## Directions:
The whole listing is to be set down again without alteration.

## Supplied data:

-*-*-

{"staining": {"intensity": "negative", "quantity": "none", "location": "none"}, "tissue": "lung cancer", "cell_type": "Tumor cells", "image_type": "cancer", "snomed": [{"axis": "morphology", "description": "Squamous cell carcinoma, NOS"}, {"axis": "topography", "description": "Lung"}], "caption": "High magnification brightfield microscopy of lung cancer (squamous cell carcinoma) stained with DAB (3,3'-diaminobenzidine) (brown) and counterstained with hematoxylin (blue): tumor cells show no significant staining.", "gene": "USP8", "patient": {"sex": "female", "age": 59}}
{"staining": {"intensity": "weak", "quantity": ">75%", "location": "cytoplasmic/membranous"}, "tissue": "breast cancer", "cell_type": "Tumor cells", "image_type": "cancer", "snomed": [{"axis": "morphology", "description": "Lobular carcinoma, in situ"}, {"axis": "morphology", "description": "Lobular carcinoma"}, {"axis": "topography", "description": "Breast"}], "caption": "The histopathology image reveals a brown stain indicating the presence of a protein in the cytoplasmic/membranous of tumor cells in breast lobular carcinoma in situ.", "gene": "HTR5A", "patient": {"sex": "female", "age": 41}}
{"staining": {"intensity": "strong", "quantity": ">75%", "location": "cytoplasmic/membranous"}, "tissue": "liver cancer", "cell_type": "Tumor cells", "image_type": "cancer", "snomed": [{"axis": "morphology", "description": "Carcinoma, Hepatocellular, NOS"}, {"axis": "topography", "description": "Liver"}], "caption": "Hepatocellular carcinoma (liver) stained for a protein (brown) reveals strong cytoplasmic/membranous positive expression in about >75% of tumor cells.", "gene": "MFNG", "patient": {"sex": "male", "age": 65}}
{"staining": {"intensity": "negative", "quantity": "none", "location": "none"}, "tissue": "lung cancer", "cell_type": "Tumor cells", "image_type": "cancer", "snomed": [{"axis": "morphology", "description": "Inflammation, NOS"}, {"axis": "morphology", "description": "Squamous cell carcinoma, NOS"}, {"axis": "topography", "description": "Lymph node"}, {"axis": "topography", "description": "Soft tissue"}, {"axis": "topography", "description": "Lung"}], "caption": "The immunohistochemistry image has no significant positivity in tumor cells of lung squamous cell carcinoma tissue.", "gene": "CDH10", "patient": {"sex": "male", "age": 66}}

-*-*-

## Written reply:
{"staining": {"intensity": "negative", "quantity": "none", "location": "none"}, "tissue": "lung cancer", "cell_type": "Tumor cells", "image_type": "cancer", "snomed": [{"axis": "morphology", "description": "Squamous cell carcinoma, NOS"}, {"axis": "topography", "description": "Lung"}], "caption": "High magnification brightfield microscopy of lung cancer (squamous cell carcinoma) stained with DAB (3,3'-diaminobenzidine) (brown) and counterstained with hematoxylin (blue): tumor cells show no significant staining.", "gene": "USP8", "patient": {"sex": "female", "age": 59}}
{"staining": {"intensity": "weak", "quantity": ">75%", "location": "cytoplasmic/membranous"}, "tissue": "breast cancer", "cell_type": "Tumor cells", "image_type": "cancer", "snomed": [{"axis": "morphology", "description": "Lobular carcinoma, in situ"}, {"axis": "morphology", "description": "Lobular carcinoma"}, {"axis": "topography", "description": "Breast"}], "caption": "The histopathology image reveals a brown stain indicating the presence of a protein in the cytoplasmic/membranous of tumor cells in breast lobular carcinoma in situ.", "gene": "HTR5A", "patient": {"sex": "female", "age": 41}}
{"staining": {"intensity": "strong", "quantity": ">75%", "location": "cytoplasmic/membranous"}, "tissue": "liver cancer", "cell_type": "Tumor cells", "image_type": "cancer", "snomed": [{"axis": "morphology", "description": "Carcinoma, Hepatocellular, NOS"}, {"axis": "topography", "description": "Liver"}], "caption": "Hepatocellular carcinoma (liver) stained for a protein (brown) reveals strong cytoplasmic/membranous positive expression in about >75% of tumor cells.", "gene": "MFNG", "patient": {"sex": "male", "age": 65}}
{"staining": {"intensity": "negative", "quantity": "none", "location": "none"}, "tissue": "lung cancer", "cell_type": "Tumor cells", "image_type": "cancer", "snomed": [{"axis": "morphology", "description": "Inflammation, NOS"}, {"axis": "morphology", "description": "Squamous cell carcinoma, NOS"}, {"axis": "topography", "description": "Lymph node"}, {"axis": "topography", "description": "Soft tissue"}, {"axis": "topography", "description": "Lung"}], "caption": "The immunohistochemistry image has no significant positivity in tumor cells of lung squamous cell carcinoma tissue.", "gene": "CDH10", "patient": {"sex": "male", "age": 66}}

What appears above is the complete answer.